### EXERCISE:
Once the line with "(254, 202) = (240, 196): newspaper" is found in the entries below, repeat it and each following line exactly, up to and including the line with "(380, 209) = (341, 216): tray". Add no other lines.

### SOURCE DATA:

════════════════════

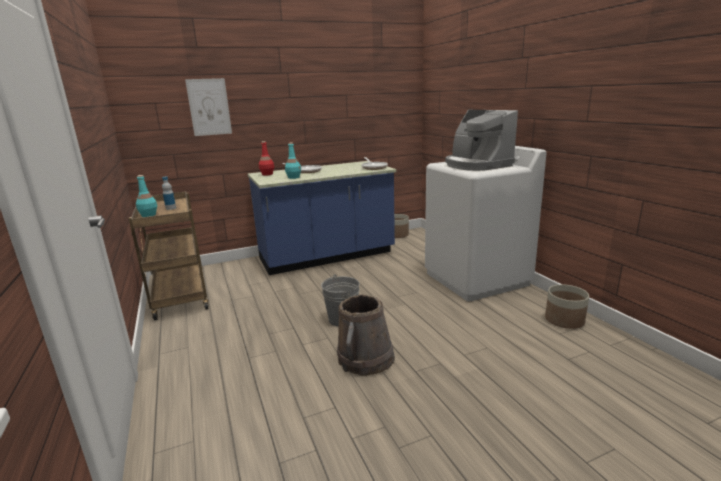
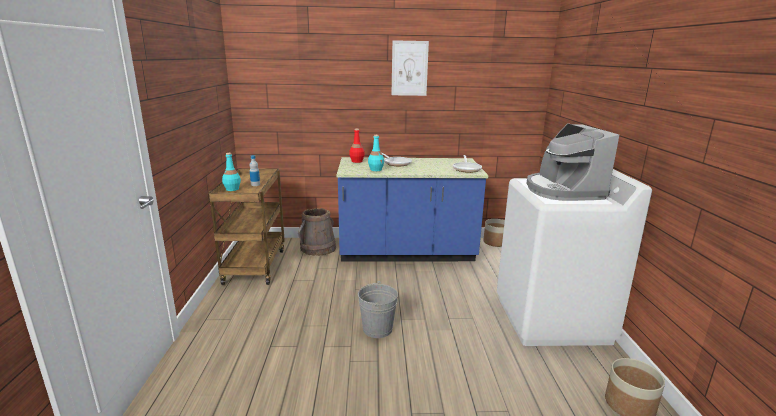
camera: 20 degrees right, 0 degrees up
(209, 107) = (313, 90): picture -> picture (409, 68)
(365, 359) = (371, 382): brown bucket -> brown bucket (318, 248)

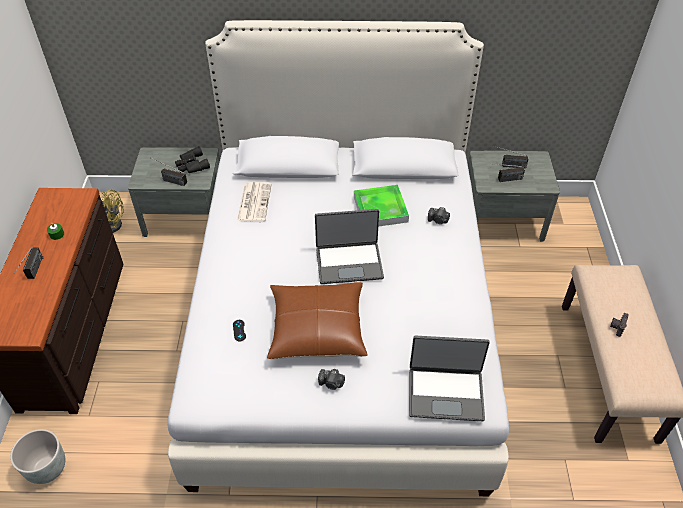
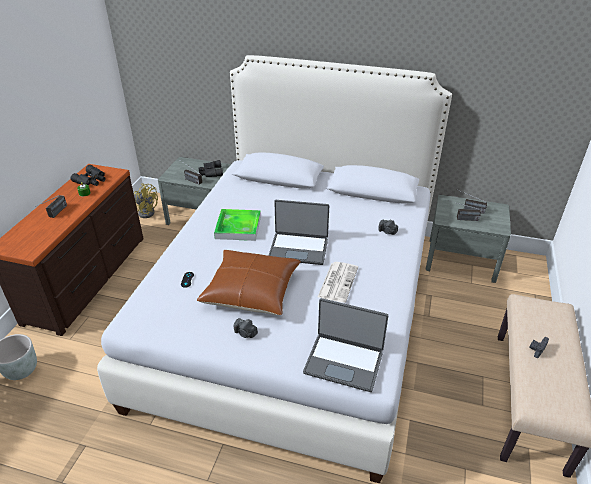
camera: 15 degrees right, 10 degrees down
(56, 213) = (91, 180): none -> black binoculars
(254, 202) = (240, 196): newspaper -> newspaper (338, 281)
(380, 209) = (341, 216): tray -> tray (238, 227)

════════════════════

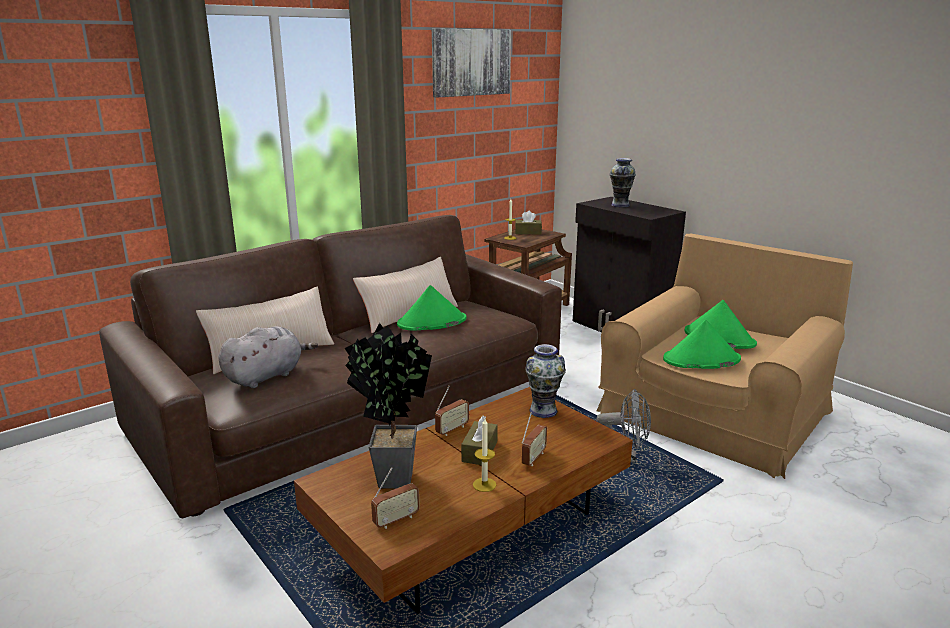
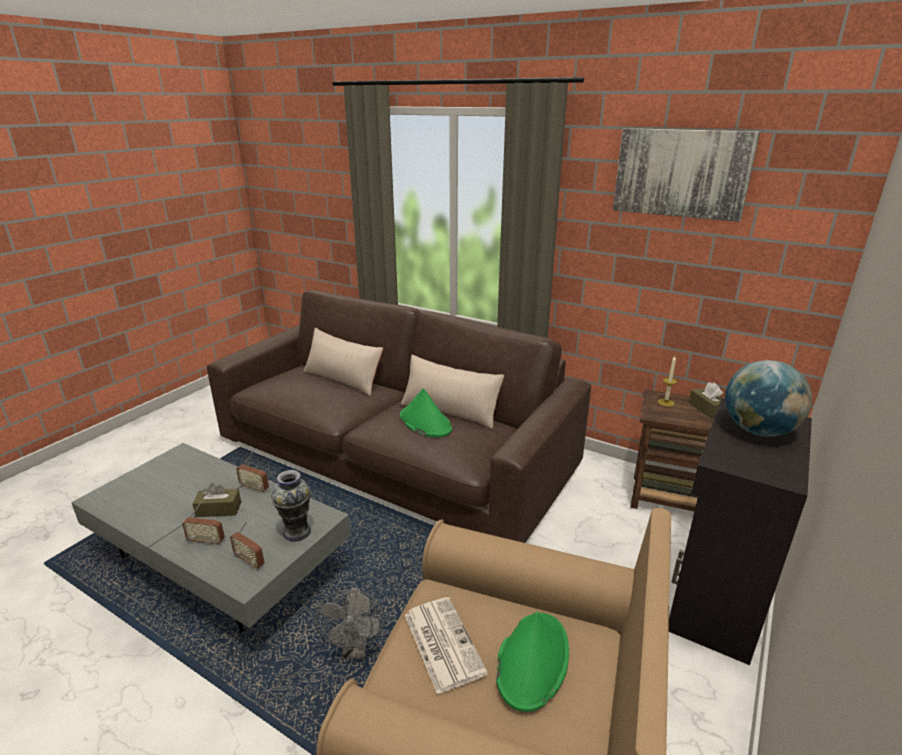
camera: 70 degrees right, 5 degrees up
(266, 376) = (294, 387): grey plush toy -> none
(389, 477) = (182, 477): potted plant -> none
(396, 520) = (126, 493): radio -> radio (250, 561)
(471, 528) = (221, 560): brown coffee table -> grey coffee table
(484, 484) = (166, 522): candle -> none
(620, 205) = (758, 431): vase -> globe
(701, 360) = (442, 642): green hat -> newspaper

════════════════════

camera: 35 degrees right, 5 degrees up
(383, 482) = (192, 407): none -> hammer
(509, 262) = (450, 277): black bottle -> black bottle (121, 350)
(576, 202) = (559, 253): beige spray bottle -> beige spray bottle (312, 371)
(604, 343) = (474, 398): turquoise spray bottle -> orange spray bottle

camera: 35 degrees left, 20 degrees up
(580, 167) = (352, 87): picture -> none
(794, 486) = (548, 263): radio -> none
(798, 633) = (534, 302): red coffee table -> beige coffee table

════════════════════

### TASK OUTPUT:
(254, 202) = (240, 196): newspaper -> newspaper (338, 281)
(380, 209) = (341, 216): tray -> tray (238, 227)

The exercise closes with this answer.